** Instruction **
From the line below that contains "Afghanistan, Libyen, Syrien, Libanon), um" to the line that contains "Der ‚NSA-Skandal’, der", repeat every line exactly, both ends included, and nothing else.

[Saved data entries]
▼▼▼
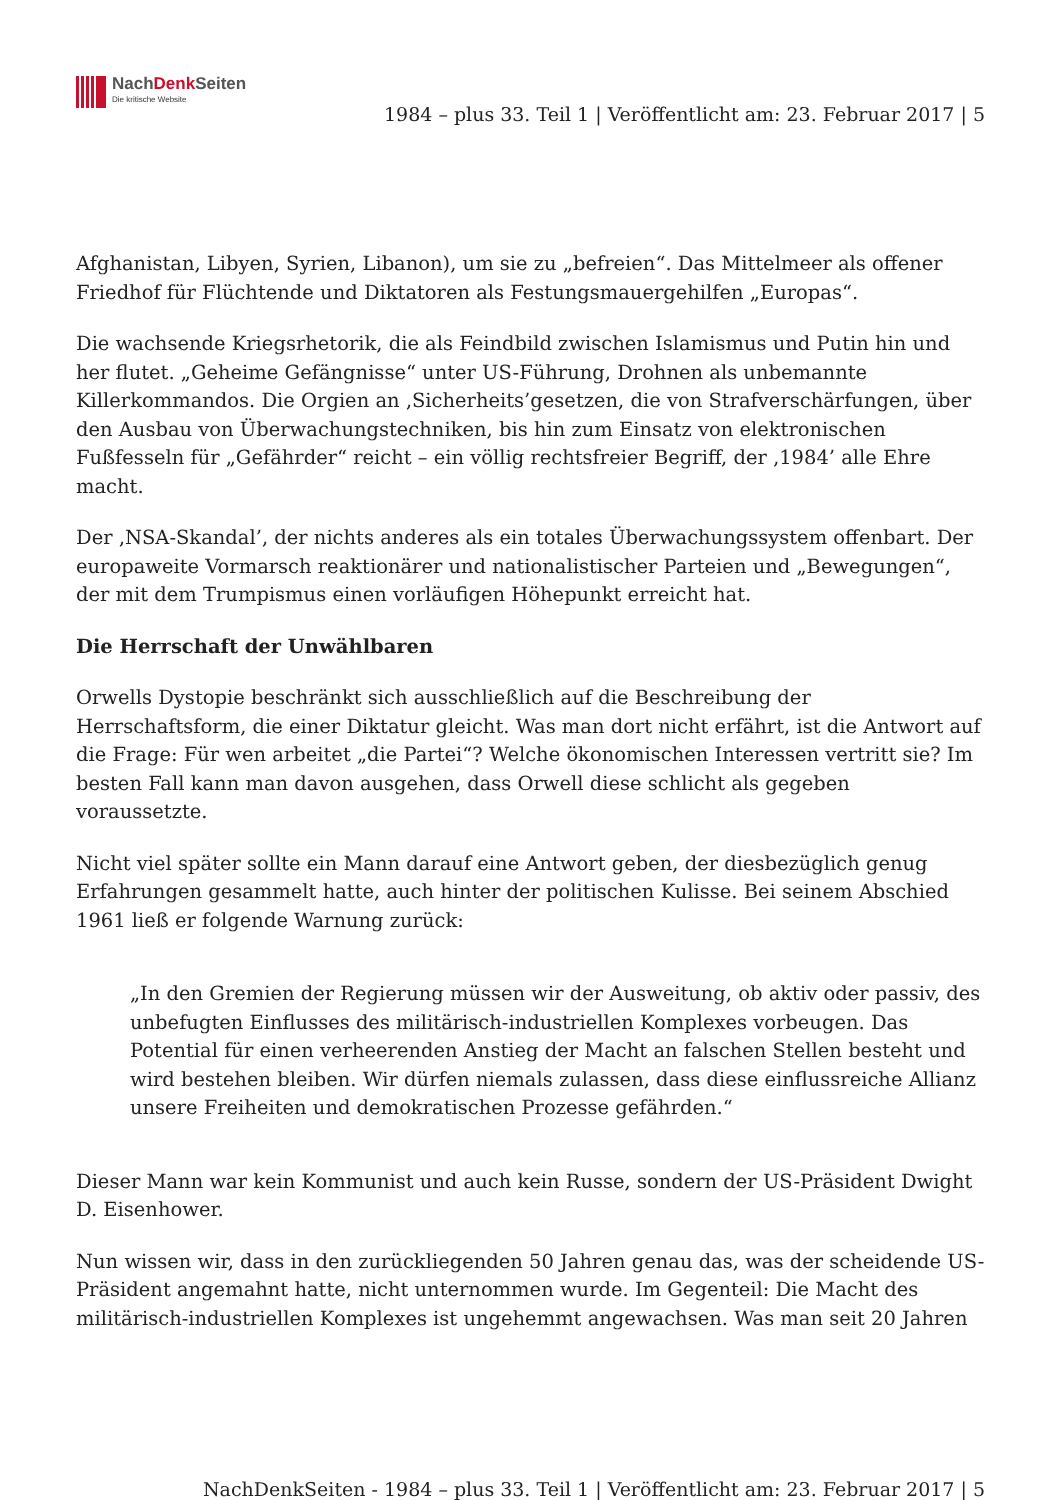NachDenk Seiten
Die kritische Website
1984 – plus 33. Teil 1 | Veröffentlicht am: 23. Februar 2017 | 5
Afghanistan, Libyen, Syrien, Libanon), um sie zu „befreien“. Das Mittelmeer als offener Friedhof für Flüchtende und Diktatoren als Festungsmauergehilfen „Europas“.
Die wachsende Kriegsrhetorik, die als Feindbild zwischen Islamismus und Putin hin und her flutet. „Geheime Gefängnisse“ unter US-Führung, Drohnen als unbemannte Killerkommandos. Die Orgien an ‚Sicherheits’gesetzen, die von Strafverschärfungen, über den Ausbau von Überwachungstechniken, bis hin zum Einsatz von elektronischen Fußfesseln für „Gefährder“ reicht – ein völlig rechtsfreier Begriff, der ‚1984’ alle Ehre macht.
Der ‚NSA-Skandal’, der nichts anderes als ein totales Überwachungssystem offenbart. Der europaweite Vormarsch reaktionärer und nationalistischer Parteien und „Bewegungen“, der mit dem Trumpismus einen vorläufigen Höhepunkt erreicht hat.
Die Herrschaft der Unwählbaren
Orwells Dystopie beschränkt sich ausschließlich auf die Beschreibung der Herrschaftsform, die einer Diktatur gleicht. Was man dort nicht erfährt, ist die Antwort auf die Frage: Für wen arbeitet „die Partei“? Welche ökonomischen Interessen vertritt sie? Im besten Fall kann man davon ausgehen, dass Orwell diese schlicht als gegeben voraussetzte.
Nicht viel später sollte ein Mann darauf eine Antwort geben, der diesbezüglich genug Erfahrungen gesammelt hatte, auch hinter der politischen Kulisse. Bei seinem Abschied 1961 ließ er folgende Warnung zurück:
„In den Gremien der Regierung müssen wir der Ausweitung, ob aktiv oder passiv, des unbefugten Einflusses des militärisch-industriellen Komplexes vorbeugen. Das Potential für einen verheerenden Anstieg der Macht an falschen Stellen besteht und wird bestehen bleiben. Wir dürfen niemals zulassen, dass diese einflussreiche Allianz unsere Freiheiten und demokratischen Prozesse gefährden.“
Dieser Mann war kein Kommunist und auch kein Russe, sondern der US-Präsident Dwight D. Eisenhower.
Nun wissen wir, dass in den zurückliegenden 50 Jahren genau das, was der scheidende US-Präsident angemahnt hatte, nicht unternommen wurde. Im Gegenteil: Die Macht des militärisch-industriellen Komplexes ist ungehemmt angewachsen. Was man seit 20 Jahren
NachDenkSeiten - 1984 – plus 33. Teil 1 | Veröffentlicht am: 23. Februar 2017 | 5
▲▲▲
▼▼▼
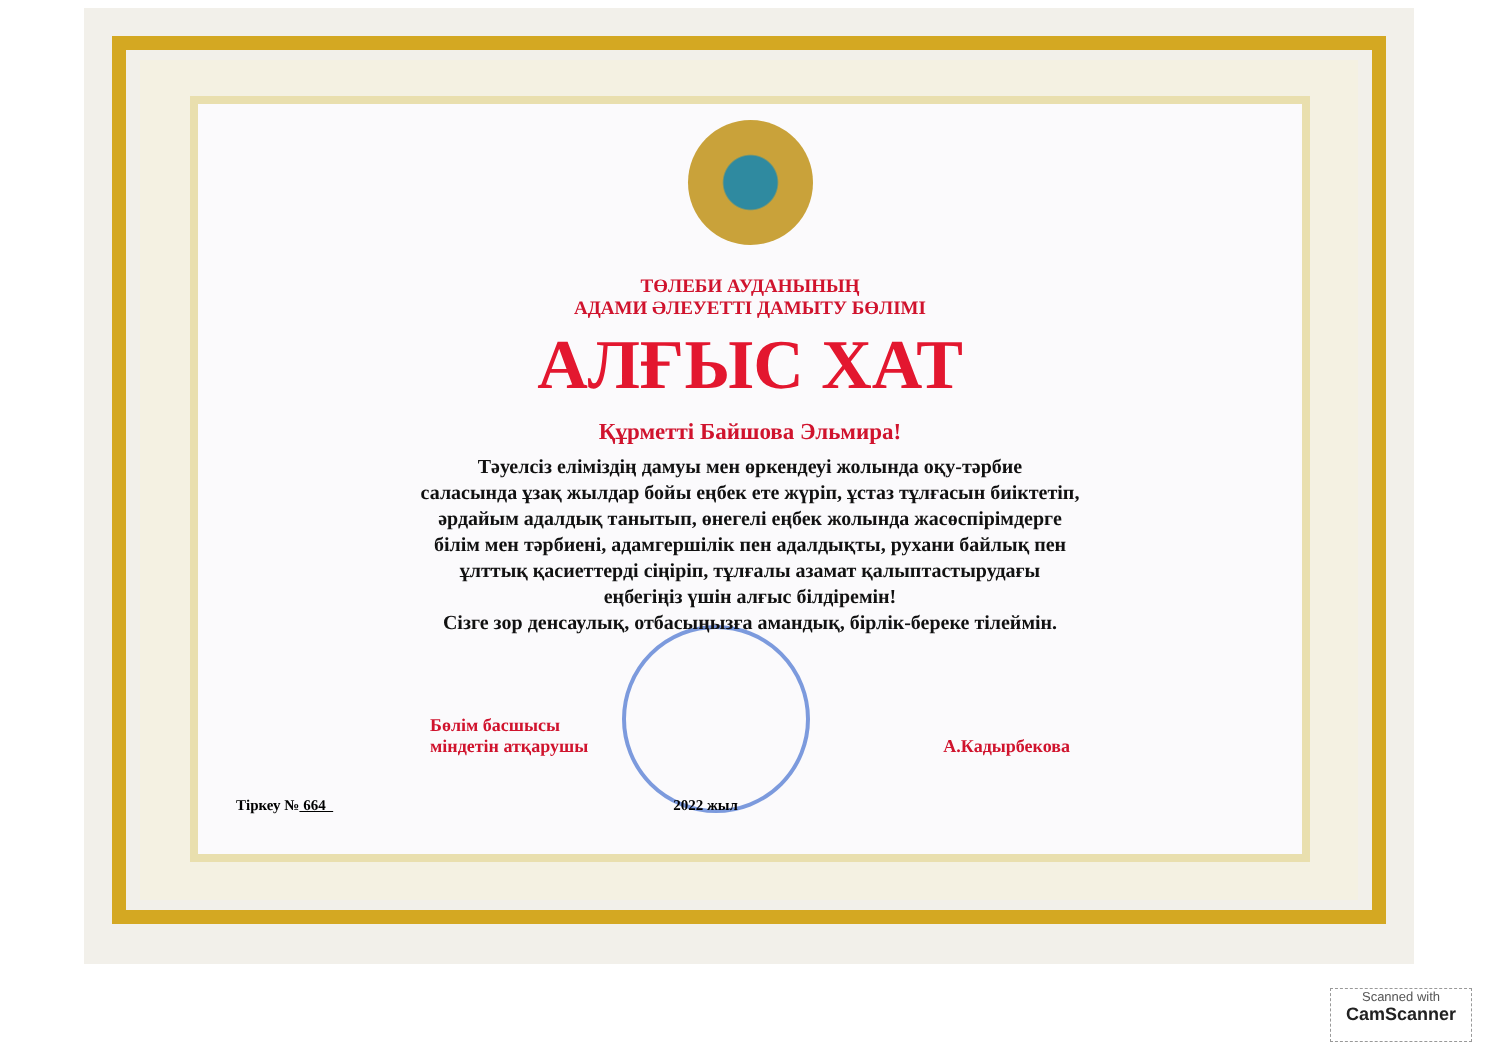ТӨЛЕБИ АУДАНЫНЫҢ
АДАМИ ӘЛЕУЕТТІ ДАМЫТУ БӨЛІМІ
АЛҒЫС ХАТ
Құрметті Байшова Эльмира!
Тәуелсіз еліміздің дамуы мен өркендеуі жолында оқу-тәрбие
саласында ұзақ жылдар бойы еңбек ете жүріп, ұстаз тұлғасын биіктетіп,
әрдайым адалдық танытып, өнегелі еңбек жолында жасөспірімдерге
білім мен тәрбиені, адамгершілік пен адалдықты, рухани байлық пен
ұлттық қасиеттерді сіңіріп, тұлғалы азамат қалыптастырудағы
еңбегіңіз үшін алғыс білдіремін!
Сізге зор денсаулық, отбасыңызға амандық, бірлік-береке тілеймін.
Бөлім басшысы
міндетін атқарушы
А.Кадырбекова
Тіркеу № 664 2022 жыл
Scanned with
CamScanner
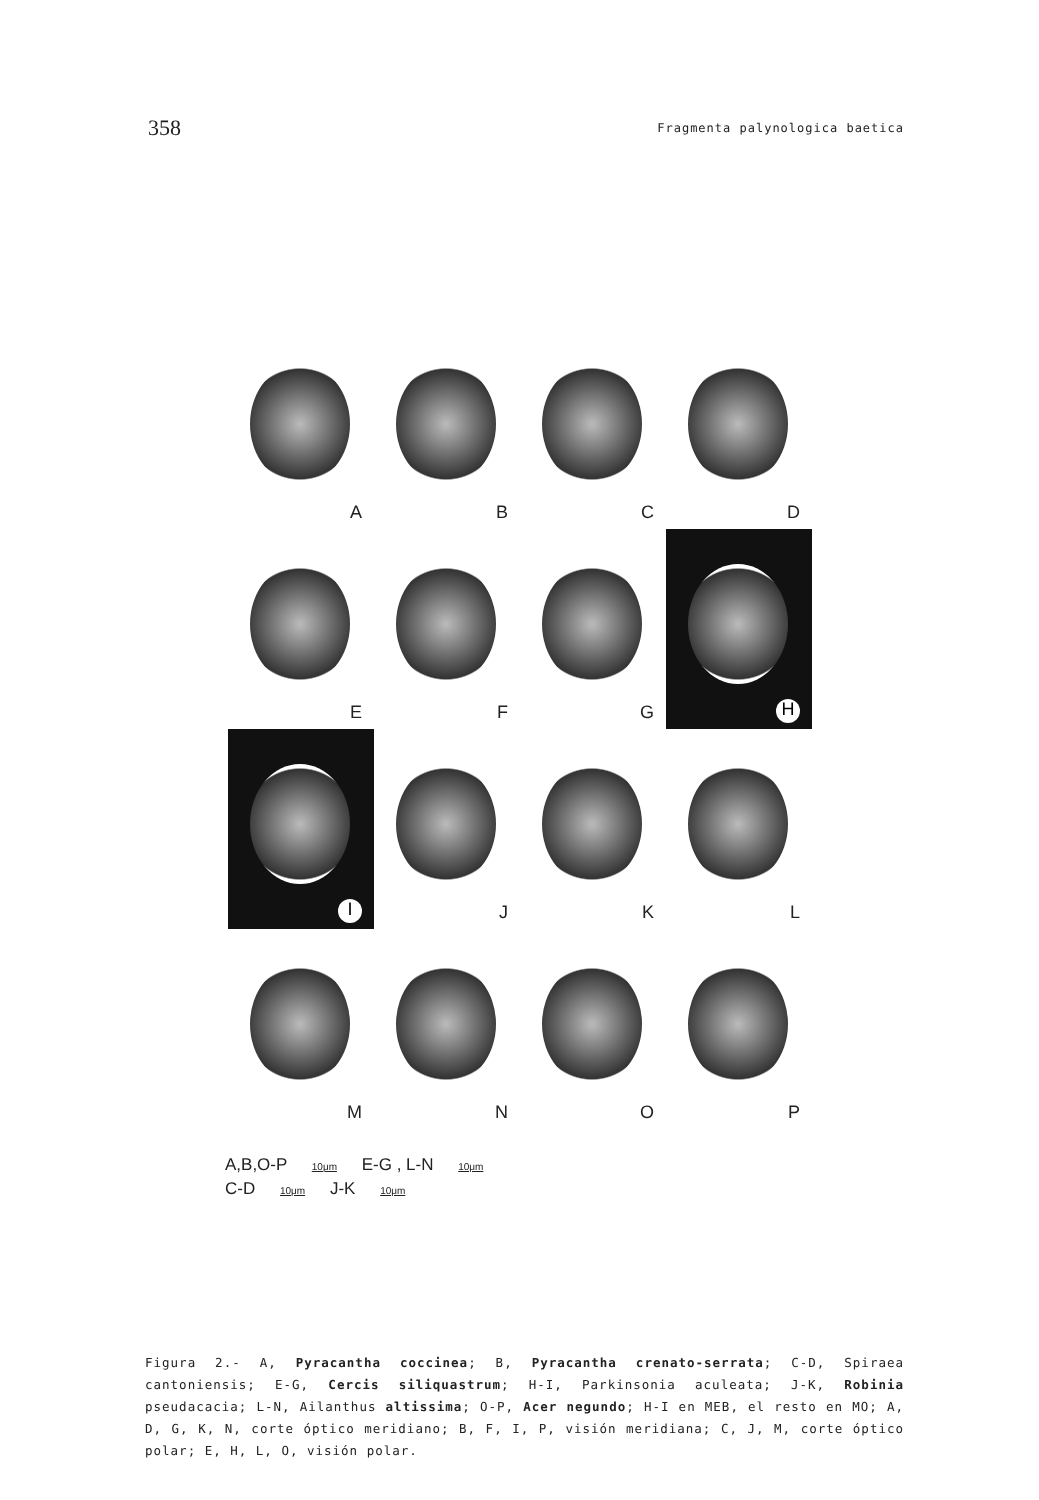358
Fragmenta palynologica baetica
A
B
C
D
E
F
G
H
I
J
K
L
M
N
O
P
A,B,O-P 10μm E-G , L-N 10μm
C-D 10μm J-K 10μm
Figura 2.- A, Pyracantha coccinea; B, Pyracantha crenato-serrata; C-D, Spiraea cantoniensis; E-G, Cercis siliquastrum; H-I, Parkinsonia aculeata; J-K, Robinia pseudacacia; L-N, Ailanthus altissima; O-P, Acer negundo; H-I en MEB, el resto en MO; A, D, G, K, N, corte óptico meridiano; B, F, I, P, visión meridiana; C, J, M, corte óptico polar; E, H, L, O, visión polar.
▲▲▲
▼▼▼
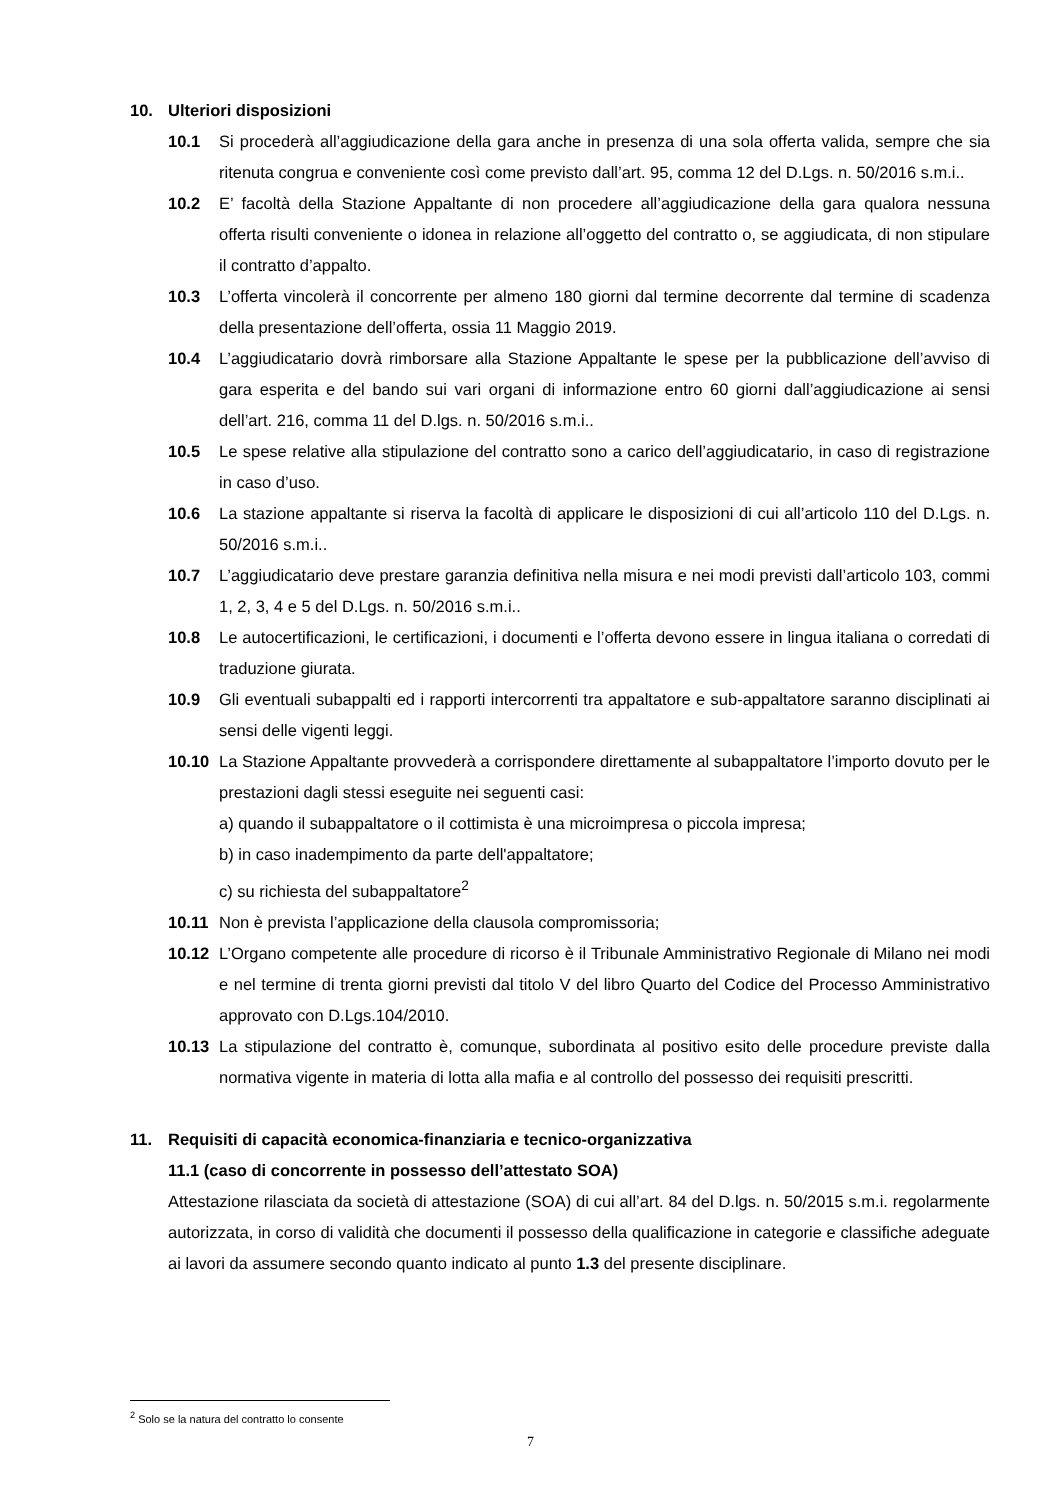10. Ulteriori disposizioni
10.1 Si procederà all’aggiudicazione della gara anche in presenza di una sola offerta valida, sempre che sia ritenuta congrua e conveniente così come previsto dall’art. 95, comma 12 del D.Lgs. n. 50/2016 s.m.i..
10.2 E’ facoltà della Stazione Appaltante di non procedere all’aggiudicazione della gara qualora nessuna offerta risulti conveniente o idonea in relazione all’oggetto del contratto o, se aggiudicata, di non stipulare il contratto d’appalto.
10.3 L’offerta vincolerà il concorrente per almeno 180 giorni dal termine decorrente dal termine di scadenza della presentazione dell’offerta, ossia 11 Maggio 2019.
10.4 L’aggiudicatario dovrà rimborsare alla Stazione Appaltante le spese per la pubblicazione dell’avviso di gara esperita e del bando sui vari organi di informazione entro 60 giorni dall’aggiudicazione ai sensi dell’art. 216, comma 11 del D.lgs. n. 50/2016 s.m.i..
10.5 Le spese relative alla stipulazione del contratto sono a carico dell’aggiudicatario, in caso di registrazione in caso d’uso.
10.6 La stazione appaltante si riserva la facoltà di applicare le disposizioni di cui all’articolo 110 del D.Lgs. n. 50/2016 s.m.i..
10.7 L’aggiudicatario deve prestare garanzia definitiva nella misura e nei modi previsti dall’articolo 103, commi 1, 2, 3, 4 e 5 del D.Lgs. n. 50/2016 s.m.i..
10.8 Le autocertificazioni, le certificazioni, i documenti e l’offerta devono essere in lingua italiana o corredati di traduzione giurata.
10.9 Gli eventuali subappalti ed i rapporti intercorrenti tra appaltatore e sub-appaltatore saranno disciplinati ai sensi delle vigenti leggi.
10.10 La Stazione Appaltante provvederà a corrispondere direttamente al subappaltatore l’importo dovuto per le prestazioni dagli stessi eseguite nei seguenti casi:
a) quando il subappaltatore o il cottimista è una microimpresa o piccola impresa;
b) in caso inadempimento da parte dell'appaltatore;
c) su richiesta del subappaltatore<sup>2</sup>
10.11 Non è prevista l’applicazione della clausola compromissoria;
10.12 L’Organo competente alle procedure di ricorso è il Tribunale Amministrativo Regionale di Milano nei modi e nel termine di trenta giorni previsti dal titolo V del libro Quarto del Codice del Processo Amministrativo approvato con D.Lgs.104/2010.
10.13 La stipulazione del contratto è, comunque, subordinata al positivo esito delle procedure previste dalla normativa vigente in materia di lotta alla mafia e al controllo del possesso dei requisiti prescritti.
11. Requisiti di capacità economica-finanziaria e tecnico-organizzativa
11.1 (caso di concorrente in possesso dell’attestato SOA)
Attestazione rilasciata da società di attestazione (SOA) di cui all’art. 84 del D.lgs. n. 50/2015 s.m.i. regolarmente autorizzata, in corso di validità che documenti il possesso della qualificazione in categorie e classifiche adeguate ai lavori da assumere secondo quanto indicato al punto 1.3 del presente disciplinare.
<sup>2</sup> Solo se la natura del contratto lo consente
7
▲▲▲
** Exercise result **
Afghanistan, Libyen, Syrien, Libanon), um sie zu „befreien“. Das Mittelmeer als offener Friedhof für Flüchtende und Diktatoren als Festungsmauergehilfen „Europas“.
Die wachsende Kriegsrhetorik, die als Feindbild zwischen Islamismus und Putin hin und her flutet. „Geheime Gefängnisse“ unter US-Führung, Drohnen als unbemannte Killerkommandos. Die Orgien an ‚Sicherheits’gesetzen, die von Strafverschärfungen, über den Ausbau von Überwachungstechniken, bis hin zum Einsatz von elektronischen Fußfesseln für „Gefährder“ reicht – ein völlig rechtsfreier Begriff, der ‚1984’ alle Ehre macht.
Der ‚NSA-Skandal’, der nichts anderes als ein totales Überwachungssystem offenbart. Der europaweite Vormarsch reaktionärer und nationalistischer Parteien und „Bewegungen“, der mit dem Trumpismus einen vorläufigen Höhepunkt erreicht hat.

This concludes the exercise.